Without knowing precisely what drove her to act as she did, we can imagine that Baboche did what many of her town’s inhabitants chose to do—defend their homes, their neighbourhoods, and their community against an external invader. This choice was easier for them than it was for the inhabitants of the surrounding countryside, who either supported the Continental Army or waited to see how the invasion panned out. Since September, a Canadian militia of nearly 1,000 people had joined the British militia of 300, who had been carrying out exercises since July.
We know little about her direct involvement during the months when the Continental Army was at the town’s gates. Some British sources mention the comings and goings of a young woman used as a messenger. The sources of the Thirteen Colonies also report that their side captured a “Mademoiselle Baboche” in January, although she managed to escape several days later. Baboche was alive when the troops of the Thirteen Colonies left.
One thing is sure. In 1778, she belonged to an exclusive group of three people who received a British army pension. The other two were the widow of a militiaman and an artilleryman. She alone was neither a combatant nor the surviving spouse of one—a clear sign of her strategic importance to the British.
Aftermath
We know just as little about the fate of Marie-Barbe Loiselle after the war. A few details may be gleaned from bits and pieces of information.

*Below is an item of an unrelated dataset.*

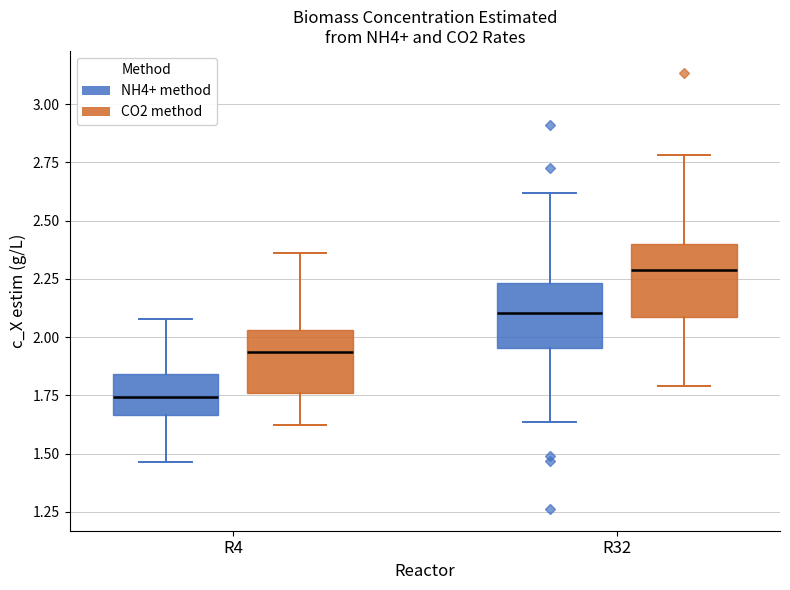

Which box has the highest median line?

R32 (CO2 method)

First of all, she seems to have been pregnant during the siege of Quebec. Her first daughter, Marie-Josephte Magnan, was born in March 1776 before the Continental Army left the region. Did the British army give her a pension because of this pregnancy and the information she provided? Good question. In 1795, Marie-Josephte Magnan married the merchant ship captain Louis Ruel in the town of Quebec. After his death, Marie-Josephte married her second husband Narcisse Faribault in Berthier-sur-Mer, in October 1825.
Meanwhile, Marie-Barbe Loiselle went through a troubling episode. In 1779, she was declared to be “of unsound mind,” and her uncle tried to find someone to care and provide for her. This quandary did not last long. In September 1780, she gave birth to an illegitimate son before settling down with another man. The last quarter of her life was spent with James Tod, a Scottish merchant and a politician elected in 1792 to the colony’s first legislative assembly for the county of Devon (L’Islet). With him, she had a daughter, Charlotte, in 1782. Charlotte’s story was tragic. Having moved to the south shore, she would die in 1855 at the hands of her son-in-law, Jean-Baptiste Corriveau. For this, he was hanged in September 1856. His story probably contributed to the malevolent aura surrounding the name “Corriveau,” according to anthropologist Luc Lacourcière. In the same region, Marie-Josephte Corriveau had murdered her husband in 1763.
Although she never married, Baboche would share her life with Tod until his death in 1816. Marie-Barbe Loiselle was 67 when she died in the town of Quebec on October 17, 1817.
A life story uncovered through local detective work
Baboche’s story was presented to us by Quebec City historian, José Doré. A former tourist guide, José has done much research on the Continental Army’s invasion of 1775-1776 and on the response by the inhabitants of the town of Quebec. Fascinated by her story, he likens her heroic participation in the events of 1775-1776 to that of Laura Secord in those of the War of 1812. José worked with the museum staff on the exhibition Québec 1775: Blizzards and Battle, which will be presented at the Plains of Abraham Museum until January 11, 2026.